Un plan de relance substantiel est prévu pour aider l’Horeca et il aura des répercussions sur la viticulture. J’ai également demandé à la profession de me montrer, chiffres à l’appui, quelles ont été leurs pertes de chiffre d’affaires en comparant les mois de mars, avril et mai 2019 et 2020. En fonction de ce que je verrai, je proposerai différentes pistes au Conseil de gouvernement.
De quelle nature pourraient-elles être?
En plus de profiter du paquet de relance de l’Horeca, nous pourrions avancer le versement de certaines subventions normalement réglées en fin d’année. Les domaines auraient dès lors des liquidités qui permettraient de répondre aux besoins urgents. Nous préparons aussi un amendement à la loi agraire qui permettra d’anticiper la nouvelle PAC (NDLR : la politique agricole commune de l’Union européenne), particulièrement pour inciter à l’achat de nouvelles machines et ainsi préparer le futur. Nous lancerons également une grande campagne de promotion pour les produits de l’agriculture, de la viticulture et de l’horticulture dans le but de mettre en avant les produits locaux, saisonniers et bios. Le vin, évidemment, y tiendra toute sa place.
La réouverture de l’Horeca est imminente, mais qu’en attendez-vous? Il ne faut sans doute pas espérer un miracle, puisqu’elle ne signifiera pas que la crise est passée…

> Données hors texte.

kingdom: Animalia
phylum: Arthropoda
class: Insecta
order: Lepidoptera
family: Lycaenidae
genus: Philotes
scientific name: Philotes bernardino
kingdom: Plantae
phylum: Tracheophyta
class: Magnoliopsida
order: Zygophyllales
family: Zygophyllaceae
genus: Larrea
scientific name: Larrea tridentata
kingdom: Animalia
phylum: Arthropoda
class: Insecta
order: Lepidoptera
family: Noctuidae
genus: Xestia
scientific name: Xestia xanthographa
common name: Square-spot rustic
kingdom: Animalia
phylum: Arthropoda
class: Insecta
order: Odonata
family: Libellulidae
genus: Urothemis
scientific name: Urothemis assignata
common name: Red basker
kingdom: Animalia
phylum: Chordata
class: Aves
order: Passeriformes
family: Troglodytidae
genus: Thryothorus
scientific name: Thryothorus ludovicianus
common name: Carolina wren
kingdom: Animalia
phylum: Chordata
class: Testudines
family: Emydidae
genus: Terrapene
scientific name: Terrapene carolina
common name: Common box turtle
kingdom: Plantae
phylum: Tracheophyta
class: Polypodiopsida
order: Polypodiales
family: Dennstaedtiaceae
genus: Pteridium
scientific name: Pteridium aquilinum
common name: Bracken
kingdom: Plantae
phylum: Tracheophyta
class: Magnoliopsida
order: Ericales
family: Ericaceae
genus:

Lorsque le secteur ouvrira, cela fera tout de même du bien à la viticulture et à tous les secteurs connexes à la restauration. Mais vous avez raison, nous ne retrouverons certainement pas rapidement un niveau d’activité égal à celui d’avant la crise. Nous espérons cependant tous une reprise d’activité croissante, dans ce contexte particulier où il reste indispensable de respecter les gestes barrières pour ne pas repartir en arrière.
Si l’on devait évoquer un aspect positif à la crise sanitaire, ce serait sans doute cette volonté montrée par de nombreux domaines de trouver de nouveaux clients via leurs boutiques en ligne et une meilleure communication sur les réseaux sociaux…
J’ai beaucoup apprécié cette présence digitale plus offensive qui a permis de développer la vente directe grâce à des services de livraison efficaces. Certains vignerons m’ont dit que, grâce à cela, leurs ventes vers la clientèle privée avaient progressé de manière spectaculaire. Malheureusement, cela ne compensera pas les conséquences de la fermeture de l’Horeca, l’annulation de nombreuses fêtes – et pas que sur la Moselle – et les baisses de ventes de vin dans les grandes surfaces… Mais si le contact avec les clients, et particulièrement en ce qui concerne la vente de vin, doit rester la priorité, cette diversification apportée par internet est très positive.
Entretien avec notre collaborateur Erwan Nonet
Transformer du vin en gel hydroalcoolique? «Ce n’est pas la priorité»
Des syndicats de producteurs français, espagnols et italiens ont demandé à l’Union européenne de pouvoir vendre leurs excédents à un prix fixe afin de le transformer en solution hydroalcoolique, particulièrement prisée en ce moment.
La Moselle pourrait-elle être intéressée? «Je suis d’avis que lorsque l’on est viticulteur, l’objectif doit être de préparer et de vendre le meilleur vin possible. Pas de le transformer dans un autre produit», avance Romain Schneider qui voit mal la Moselle sauter à pieds joints dans cette possibilité.
«Notre viticulture n’est pas orientée vers la production de masse comme peuvent l’être certaines entreprises françaises, espagnoles ou italiennes et la taille du vignoble rendrait de toute façon un tel projet anecdotique. Maintenant, s’il existait des stocks de vins de mauvaise qualité, qui ne serait pas aptes à la vente, pourquoi pas… Mais s’il en existe, il ne doit vraiment pas y en avoir beaucoup. Donc cette possibilité doit être la dernière solution et elle n’est pas une priorité.»
Pour le ministre de l’Agriculture et de la Viticulture, l’Europe a davantage son rôle à jouer dans la maîtrise des prix du marché, notamment en ce qui concerne le lait, le porc ou même le bœuf dont les prix sont en baisse. Pas dans la fabrication de gel hydroalcoolique avec des produits de terroir de qualité.